• _What is required_:
Will you gather every line of the listing below that contains the string "instances"?
----- Items -----
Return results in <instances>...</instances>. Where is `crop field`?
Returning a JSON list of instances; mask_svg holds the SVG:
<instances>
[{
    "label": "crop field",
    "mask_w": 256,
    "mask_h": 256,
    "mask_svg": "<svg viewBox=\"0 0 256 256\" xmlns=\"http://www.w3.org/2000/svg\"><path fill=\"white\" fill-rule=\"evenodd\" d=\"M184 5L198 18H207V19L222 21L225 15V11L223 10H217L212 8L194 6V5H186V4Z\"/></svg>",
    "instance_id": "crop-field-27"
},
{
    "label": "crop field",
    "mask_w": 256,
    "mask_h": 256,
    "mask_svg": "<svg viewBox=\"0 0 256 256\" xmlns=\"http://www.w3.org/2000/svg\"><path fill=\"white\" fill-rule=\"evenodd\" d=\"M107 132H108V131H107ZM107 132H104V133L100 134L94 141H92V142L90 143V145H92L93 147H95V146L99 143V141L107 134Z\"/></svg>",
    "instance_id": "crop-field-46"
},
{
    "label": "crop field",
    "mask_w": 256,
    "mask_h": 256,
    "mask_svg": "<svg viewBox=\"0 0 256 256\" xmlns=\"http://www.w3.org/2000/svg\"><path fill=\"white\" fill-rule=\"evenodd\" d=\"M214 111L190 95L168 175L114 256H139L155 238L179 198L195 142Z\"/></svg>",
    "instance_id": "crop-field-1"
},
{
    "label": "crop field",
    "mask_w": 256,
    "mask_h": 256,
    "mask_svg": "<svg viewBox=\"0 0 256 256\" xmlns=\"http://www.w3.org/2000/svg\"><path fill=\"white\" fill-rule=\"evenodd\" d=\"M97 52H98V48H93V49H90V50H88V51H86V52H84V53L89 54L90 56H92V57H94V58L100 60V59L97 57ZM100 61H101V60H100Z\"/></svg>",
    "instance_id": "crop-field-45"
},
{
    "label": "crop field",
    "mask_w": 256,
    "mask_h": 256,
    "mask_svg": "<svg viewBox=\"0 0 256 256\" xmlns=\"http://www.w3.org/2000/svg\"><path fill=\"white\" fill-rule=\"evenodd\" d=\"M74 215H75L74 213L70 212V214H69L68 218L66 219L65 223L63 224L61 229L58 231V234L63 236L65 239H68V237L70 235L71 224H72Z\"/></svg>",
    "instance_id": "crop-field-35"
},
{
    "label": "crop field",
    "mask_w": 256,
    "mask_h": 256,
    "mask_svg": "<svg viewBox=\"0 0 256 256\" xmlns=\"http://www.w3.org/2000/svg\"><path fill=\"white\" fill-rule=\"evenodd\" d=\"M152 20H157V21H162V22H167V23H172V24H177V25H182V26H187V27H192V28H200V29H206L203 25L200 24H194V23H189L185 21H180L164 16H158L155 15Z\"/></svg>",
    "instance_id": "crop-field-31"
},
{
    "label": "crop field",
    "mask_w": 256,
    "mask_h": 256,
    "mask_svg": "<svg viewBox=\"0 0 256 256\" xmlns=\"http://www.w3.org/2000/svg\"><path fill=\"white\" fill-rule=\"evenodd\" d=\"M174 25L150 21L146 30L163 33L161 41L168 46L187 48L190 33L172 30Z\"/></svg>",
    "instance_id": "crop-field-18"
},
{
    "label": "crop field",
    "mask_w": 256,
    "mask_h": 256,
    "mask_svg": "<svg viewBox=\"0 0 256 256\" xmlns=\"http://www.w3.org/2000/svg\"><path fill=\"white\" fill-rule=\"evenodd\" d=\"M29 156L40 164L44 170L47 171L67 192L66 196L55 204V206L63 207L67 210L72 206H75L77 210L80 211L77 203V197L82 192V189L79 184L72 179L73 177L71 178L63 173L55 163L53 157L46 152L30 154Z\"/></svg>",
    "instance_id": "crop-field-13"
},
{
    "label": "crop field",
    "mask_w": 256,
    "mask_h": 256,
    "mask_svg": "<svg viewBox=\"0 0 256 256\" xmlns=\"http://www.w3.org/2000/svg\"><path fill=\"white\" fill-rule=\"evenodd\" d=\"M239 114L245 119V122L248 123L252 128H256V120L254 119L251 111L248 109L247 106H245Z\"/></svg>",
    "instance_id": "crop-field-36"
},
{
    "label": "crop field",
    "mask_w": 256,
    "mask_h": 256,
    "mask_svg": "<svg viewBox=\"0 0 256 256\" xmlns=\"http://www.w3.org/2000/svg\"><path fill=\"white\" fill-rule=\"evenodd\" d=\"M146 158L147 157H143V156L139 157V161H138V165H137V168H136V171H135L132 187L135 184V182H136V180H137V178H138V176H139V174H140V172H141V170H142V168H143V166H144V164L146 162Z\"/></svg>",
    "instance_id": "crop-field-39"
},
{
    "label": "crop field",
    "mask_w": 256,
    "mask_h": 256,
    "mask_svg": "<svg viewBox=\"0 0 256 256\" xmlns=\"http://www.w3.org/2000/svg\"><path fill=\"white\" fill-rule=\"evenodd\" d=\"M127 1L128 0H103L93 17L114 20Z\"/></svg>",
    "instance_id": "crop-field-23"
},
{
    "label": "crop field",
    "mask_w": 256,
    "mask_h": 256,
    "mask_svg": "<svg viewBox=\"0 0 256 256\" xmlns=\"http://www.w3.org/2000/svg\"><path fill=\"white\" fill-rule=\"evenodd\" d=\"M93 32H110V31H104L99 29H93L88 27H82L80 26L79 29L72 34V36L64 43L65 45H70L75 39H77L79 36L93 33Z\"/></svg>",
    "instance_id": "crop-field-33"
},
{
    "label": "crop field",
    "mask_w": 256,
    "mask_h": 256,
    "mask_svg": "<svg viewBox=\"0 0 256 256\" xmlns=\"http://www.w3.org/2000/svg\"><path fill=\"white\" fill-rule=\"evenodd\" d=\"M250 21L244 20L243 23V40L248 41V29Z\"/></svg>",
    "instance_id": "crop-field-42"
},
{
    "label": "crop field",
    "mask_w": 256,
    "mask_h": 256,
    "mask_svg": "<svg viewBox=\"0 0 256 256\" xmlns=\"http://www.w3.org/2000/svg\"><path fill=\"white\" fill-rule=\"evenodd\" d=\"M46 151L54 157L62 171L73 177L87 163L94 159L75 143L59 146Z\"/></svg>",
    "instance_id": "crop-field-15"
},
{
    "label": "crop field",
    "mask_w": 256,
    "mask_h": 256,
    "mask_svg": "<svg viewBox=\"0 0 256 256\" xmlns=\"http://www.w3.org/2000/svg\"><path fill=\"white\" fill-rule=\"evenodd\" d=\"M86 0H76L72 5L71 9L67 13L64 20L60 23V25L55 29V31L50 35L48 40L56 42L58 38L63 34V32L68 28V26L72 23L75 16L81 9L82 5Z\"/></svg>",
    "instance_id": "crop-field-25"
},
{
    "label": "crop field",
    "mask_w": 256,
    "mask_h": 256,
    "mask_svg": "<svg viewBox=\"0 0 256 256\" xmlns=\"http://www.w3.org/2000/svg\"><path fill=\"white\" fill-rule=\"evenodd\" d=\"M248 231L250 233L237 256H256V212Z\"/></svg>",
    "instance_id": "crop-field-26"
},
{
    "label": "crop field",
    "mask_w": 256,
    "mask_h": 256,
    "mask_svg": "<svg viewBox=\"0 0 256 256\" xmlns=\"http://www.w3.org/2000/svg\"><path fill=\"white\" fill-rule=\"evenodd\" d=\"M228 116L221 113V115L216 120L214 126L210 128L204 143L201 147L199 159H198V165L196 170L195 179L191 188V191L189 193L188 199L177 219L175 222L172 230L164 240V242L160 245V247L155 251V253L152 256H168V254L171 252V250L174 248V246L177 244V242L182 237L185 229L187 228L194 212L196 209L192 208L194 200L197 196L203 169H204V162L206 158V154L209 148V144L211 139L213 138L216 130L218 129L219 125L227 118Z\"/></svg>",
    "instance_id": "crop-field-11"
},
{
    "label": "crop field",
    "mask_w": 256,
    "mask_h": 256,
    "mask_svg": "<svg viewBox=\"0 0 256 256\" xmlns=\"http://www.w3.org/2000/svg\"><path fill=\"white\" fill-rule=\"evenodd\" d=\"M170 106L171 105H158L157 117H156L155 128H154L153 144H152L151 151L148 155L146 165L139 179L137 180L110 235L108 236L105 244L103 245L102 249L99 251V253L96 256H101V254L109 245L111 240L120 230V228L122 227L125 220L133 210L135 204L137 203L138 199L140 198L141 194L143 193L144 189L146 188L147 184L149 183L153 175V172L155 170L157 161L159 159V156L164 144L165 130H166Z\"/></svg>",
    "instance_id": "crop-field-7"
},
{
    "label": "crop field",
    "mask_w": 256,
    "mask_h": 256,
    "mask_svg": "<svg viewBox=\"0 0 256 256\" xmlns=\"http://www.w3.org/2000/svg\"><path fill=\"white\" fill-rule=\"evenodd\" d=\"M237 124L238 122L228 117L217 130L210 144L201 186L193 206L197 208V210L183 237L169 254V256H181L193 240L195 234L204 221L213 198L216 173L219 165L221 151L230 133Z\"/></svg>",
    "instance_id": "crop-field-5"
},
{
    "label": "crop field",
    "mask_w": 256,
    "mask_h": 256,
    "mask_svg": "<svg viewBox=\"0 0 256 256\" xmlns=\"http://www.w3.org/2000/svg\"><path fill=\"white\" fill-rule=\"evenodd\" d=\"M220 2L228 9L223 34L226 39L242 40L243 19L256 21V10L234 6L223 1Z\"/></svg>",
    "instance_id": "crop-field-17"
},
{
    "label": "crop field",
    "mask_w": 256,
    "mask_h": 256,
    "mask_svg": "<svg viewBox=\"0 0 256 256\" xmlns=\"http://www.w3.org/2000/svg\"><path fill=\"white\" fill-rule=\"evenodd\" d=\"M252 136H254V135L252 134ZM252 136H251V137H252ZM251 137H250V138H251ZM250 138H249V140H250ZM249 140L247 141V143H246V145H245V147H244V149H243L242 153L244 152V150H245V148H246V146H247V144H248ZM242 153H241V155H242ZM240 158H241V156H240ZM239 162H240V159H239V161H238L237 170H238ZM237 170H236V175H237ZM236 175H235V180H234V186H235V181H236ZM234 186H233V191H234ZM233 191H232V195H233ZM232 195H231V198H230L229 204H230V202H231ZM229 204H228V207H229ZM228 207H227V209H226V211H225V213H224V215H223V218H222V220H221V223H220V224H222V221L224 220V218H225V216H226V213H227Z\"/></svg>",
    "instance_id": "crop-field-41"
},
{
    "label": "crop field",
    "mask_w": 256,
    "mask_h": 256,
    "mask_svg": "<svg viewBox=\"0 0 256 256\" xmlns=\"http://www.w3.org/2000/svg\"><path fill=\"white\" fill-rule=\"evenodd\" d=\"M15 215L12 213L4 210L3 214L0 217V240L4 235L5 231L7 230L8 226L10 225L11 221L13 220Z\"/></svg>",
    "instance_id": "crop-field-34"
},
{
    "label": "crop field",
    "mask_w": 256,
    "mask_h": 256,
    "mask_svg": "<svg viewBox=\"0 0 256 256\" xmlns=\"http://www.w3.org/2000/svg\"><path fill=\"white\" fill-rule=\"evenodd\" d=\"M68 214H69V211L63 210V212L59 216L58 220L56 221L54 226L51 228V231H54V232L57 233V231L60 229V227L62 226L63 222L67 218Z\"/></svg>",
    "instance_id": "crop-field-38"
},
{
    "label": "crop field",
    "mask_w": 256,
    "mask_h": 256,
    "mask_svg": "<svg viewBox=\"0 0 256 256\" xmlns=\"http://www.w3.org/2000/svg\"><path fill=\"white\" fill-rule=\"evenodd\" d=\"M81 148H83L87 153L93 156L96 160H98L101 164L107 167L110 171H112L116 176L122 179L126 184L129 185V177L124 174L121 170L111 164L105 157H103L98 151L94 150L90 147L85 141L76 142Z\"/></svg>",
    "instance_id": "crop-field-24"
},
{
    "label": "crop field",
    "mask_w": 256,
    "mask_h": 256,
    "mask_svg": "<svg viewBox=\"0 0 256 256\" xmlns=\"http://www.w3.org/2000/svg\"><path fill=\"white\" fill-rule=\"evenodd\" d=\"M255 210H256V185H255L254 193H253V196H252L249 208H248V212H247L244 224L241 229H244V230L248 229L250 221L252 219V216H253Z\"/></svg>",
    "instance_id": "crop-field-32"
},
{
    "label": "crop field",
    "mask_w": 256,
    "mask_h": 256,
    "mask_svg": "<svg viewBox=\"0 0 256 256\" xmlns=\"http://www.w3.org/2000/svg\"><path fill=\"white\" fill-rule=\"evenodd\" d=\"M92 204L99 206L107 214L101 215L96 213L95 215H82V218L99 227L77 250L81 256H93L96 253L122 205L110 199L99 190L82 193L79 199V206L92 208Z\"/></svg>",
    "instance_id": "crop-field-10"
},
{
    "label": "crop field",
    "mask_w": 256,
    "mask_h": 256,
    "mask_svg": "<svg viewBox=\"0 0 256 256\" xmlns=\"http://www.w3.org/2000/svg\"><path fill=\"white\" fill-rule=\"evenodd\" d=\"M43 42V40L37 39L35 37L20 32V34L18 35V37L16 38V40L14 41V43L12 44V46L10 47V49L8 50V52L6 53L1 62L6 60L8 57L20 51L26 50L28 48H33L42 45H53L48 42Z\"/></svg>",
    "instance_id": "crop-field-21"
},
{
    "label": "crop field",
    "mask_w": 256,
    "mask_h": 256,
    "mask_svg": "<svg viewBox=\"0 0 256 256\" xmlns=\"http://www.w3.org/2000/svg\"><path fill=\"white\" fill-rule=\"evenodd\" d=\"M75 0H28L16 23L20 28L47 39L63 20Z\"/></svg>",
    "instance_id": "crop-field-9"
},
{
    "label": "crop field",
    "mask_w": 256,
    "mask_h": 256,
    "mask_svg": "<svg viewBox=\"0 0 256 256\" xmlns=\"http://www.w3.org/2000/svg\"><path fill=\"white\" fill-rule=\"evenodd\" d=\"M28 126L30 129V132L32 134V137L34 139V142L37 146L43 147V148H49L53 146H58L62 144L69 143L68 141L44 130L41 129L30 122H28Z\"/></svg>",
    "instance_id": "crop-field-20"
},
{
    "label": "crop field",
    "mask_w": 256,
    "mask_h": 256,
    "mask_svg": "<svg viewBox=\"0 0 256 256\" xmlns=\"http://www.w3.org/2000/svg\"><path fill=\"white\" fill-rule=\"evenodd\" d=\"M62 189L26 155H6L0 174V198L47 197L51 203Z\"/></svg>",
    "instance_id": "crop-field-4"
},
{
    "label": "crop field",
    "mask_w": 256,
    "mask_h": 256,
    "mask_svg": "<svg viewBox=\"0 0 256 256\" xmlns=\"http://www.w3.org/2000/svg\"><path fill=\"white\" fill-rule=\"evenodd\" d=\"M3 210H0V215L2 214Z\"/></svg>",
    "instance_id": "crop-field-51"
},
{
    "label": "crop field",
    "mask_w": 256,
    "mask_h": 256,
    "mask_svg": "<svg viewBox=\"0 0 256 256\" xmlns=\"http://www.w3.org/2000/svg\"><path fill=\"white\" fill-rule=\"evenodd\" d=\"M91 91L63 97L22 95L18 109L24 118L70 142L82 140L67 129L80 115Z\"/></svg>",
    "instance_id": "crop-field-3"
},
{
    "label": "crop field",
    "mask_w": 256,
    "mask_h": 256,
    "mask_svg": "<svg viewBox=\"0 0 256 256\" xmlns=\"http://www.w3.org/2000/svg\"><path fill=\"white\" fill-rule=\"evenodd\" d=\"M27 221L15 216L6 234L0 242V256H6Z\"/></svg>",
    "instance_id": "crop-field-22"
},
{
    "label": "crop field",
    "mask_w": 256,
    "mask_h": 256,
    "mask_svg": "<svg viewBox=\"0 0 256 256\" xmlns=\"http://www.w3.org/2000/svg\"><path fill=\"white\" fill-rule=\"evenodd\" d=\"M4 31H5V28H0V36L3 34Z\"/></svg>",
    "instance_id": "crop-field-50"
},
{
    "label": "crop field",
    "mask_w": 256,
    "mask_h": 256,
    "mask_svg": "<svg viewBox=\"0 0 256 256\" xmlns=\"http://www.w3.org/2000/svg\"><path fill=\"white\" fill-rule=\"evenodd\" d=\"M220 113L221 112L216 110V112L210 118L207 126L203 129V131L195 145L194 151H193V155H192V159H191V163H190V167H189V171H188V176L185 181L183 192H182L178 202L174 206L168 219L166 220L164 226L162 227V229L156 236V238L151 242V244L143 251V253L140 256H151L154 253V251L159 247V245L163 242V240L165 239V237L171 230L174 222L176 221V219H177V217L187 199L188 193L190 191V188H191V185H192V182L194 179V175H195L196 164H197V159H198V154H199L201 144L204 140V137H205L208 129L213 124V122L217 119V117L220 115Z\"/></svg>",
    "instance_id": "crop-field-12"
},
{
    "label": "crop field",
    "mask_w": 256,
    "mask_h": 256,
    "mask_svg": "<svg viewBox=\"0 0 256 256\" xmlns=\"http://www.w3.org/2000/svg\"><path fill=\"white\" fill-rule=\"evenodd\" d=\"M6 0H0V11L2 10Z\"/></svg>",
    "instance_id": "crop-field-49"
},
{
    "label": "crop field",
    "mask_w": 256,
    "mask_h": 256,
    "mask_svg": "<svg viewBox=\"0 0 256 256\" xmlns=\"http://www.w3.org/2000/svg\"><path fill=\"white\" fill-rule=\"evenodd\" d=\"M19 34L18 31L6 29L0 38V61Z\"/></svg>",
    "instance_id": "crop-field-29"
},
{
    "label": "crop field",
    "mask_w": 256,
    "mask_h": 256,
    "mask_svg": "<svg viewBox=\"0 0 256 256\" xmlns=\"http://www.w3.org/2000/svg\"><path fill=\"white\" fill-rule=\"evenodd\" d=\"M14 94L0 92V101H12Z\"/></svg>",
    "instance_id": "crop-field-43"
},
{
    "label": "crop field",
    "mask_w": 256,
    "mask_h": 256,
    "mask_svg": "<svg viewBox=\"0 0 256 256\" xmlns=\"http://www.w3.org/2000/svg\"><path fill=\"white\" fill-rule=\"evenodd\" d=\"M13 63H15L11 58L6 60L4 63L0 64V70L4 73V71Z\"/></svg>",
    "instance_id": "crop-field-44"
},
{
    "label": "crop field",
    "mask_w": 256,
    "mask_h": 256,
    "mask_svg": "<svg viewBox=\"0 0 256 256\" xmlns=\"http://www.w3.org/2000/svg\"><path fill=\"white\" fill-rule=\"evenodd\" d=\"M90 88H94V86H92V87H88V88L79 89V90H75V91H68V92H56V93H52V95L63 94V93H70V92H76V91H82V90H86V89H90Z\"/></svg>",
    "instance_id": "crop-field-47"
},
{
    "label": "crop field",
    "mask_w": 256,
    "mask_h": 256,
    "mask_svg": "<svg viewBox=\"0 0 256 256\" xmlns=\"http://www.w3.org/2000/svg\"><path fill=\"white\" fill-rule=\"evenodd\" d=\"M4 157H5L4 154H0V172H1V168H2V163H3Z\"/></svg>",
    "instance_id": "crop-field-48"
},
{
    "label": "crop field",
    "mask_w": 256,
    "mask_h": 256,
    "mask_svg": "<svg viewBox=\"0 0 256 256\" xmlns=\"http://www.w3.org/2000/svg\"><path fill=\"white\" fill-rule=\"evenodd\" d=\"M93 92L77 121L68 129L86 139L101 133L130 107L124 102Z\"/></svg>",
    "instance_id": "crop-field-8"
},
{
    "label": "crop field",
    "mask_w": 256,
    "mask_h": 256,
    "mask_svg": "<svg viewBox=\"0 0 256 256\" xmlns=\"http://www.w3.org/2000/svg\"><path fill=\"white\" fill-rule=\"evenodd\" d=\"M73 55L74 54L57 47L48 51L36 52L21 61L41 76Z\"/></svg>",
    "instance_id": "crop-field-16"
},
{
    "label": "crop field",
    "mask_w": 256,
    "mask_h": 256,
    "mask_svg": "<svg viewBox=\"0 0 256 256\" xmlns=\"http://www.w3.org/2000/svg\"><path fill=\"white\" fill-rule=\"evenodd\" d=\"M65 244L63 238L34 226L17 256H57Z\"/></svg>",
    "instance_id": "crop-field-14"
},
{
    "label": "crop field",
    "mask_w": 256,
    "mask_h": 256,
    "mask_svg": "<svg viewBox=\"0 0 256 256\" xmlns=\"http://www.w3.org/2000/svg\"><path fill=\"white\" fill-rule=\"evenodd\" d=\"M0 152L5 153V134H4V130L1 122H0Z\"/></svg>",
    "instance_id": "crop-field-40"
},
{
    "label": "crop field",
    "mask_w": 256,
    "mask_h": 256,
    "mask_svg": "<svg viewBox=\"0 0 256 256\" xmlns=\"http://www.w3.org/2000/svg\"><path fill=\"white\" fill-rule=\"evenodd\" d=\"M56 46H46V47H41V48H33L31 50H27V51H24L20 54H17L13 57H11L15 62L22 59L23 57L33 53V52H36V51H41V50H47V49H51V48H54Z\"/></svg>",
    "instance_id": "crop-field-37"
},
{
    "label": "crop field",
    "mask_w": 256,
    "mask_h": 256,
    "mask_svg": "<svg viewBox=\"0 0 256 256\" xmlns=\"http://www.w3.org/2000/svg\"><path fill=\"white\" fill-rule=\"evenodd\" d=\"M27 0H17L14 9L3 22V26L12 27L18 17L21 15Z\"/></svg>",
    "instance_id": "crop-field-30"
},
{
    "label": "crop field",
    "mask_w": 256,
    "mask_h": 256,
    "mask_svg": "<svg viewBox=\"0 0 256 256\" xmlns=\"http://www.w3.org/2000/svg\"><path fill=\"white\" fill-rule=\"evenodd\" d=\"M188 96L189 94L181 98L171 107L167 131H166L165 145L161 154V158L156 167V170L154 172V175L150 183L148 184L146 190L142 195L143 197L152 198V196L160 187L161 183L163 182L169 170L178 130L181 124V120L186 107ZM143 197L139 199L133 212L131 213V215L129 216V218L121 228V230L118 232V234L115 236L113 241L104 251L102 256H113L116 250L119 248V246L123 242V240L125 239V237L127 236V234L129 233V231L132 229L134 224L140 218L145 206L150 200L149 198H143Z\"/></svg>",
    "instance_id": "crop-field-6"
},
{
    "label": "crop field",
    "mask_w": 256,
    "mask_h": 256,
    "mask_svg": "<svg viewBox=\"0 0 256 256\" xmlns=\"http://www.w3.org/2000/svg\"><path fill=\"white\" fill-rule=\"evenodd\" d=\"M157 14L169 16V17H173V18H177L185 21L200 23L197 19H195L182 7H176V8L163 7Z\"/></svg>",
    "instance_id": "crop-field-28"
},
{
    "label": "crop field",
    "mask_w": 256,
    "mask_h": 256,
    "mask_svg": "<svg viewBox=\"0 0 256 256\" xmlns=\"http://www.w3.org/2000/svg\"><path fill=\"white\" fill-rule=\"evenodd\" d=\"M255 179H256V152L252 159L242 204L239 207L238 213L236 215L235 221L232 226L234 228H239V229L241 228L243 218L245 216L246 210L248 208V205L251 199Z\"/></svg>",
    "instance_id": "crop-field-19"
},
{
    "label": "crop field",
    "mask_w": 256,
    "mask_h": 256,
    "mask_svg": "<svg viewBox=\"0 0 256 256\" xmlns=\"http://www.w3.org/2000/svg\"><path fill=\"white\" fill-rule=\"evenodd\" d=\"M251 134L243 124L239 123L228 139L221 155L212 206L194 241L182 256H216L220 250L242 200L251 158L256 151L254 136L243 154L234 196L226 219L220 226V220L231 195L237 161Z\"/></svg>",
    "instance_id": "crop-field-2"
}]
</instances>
-----
• _Response below_:
Return results in <instances>...</instances>. Where is `crop field`?
Returning a JSON list of instances; mask_svg holds the SVG:
<instances>
</instances>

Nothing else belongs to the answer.